Activity -> Return, from the data that follows, each line that holds the word "right".

Dataset extract ->
[Start of section]

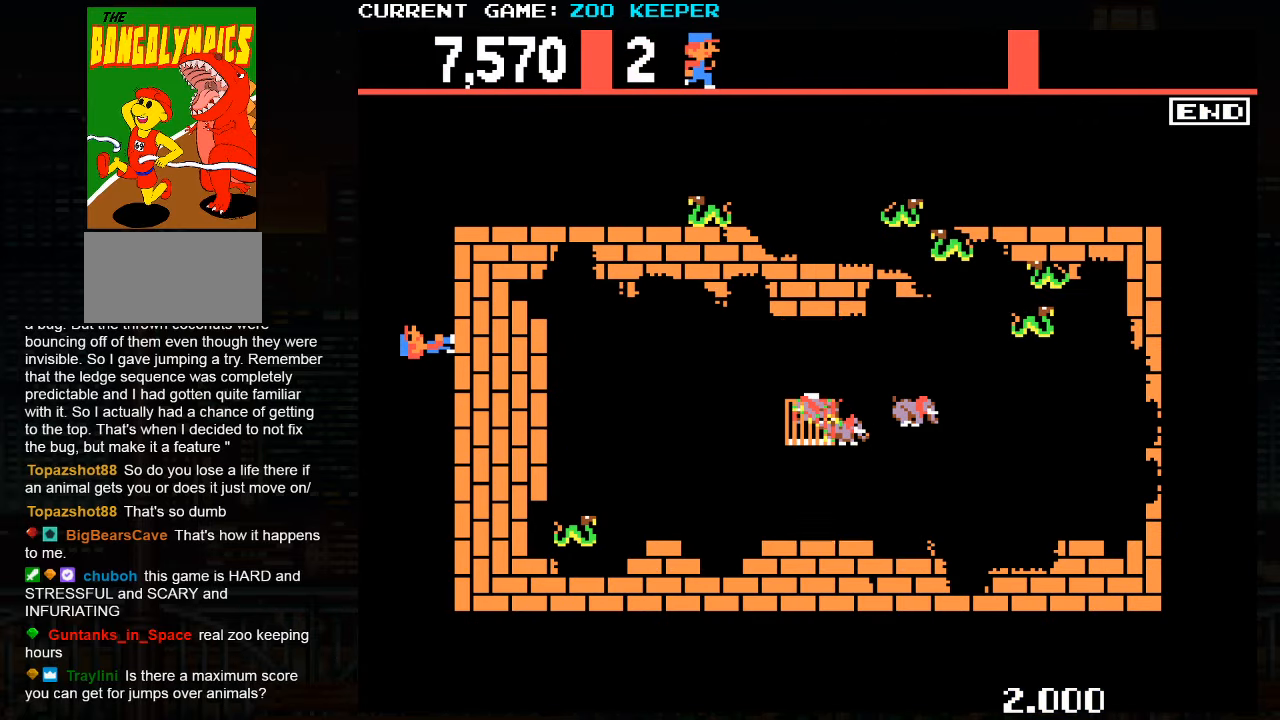
{"dt_ms": 500, "buttons": [], "left_stick": "right", "events": [[50, "left_stick", "down"], [333, "left_stick", "up"], [450, "left_stick", "right"]]}
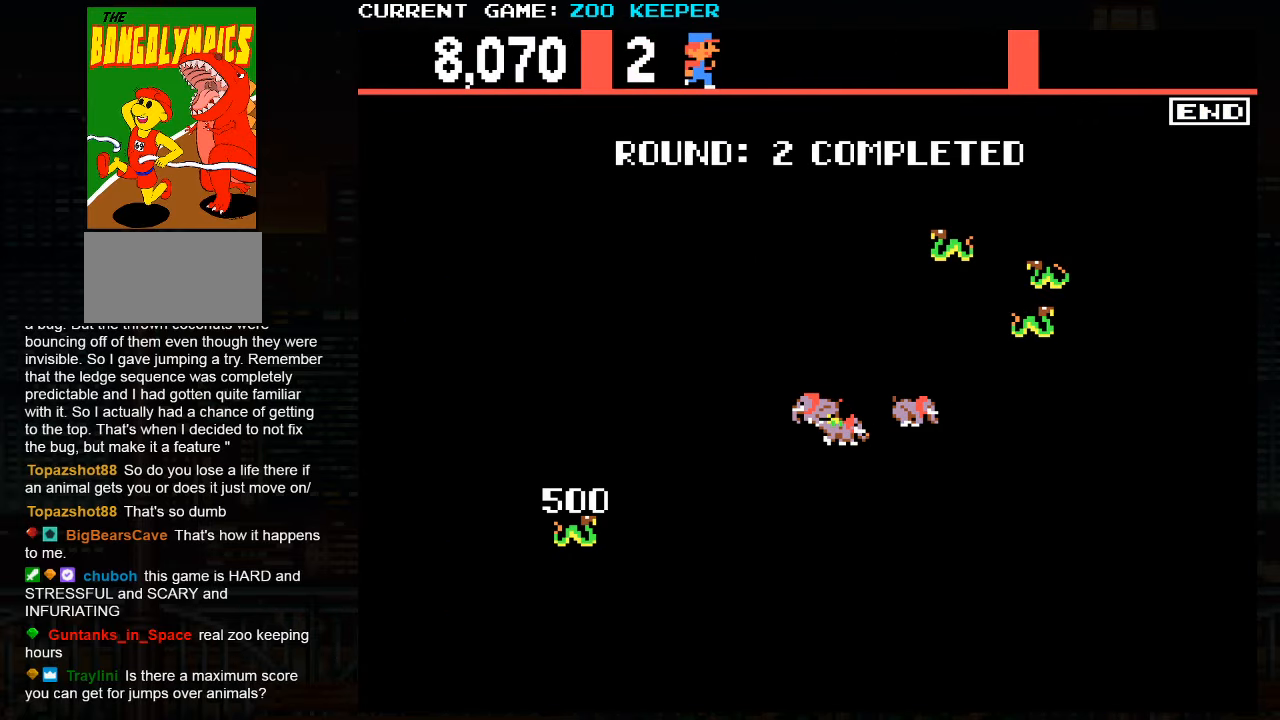
{"dt_ms": 1000, "buttons": [], "left_stick": "right"}
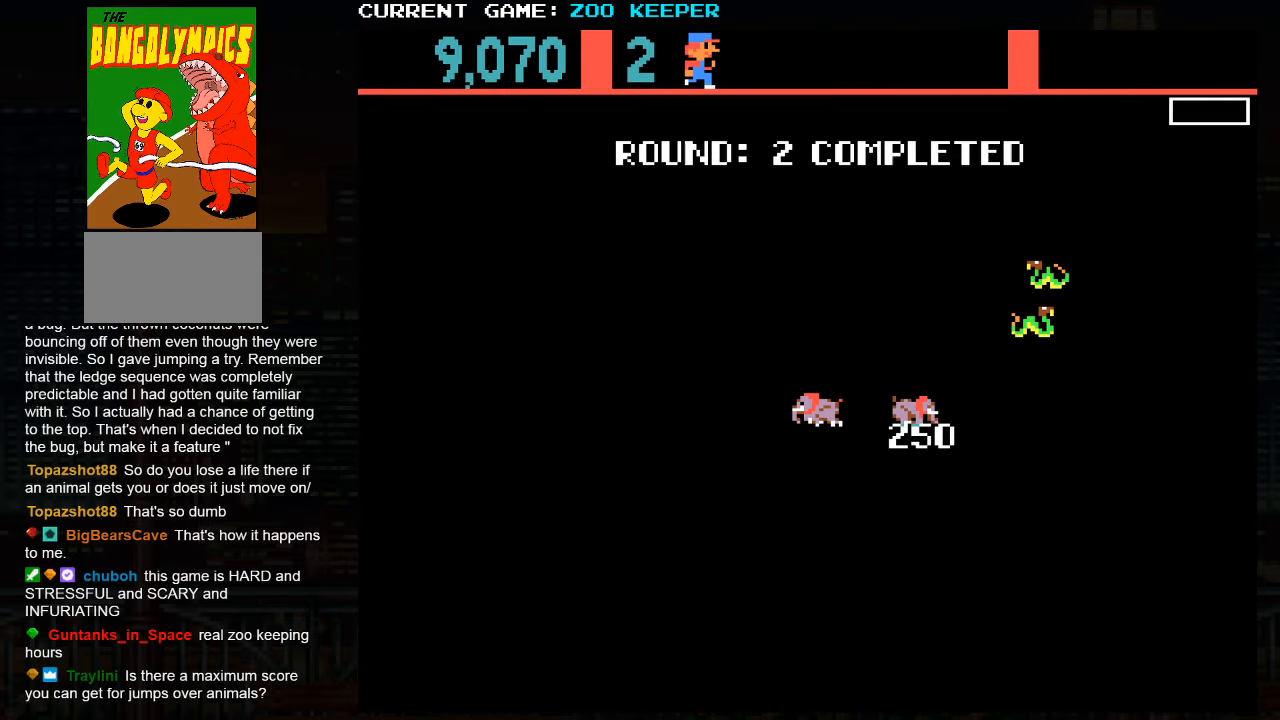
{"dt_ms": 500, "buttons": [], "left_stick": "center", "events": [[83, "left_stick", "down"], [250, "left_stick", "center"]]}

[End of section]

Solved problem ->
{"dt_ms": 500, "buttons": [], "left_stick": "right", "events": [[50, "left_stick", "down"], [333, "left_stick", "up"], [450, "left_stick", "right"]]}
{"dt_ms": 1000, "buttons": [], "left_stick": "right"}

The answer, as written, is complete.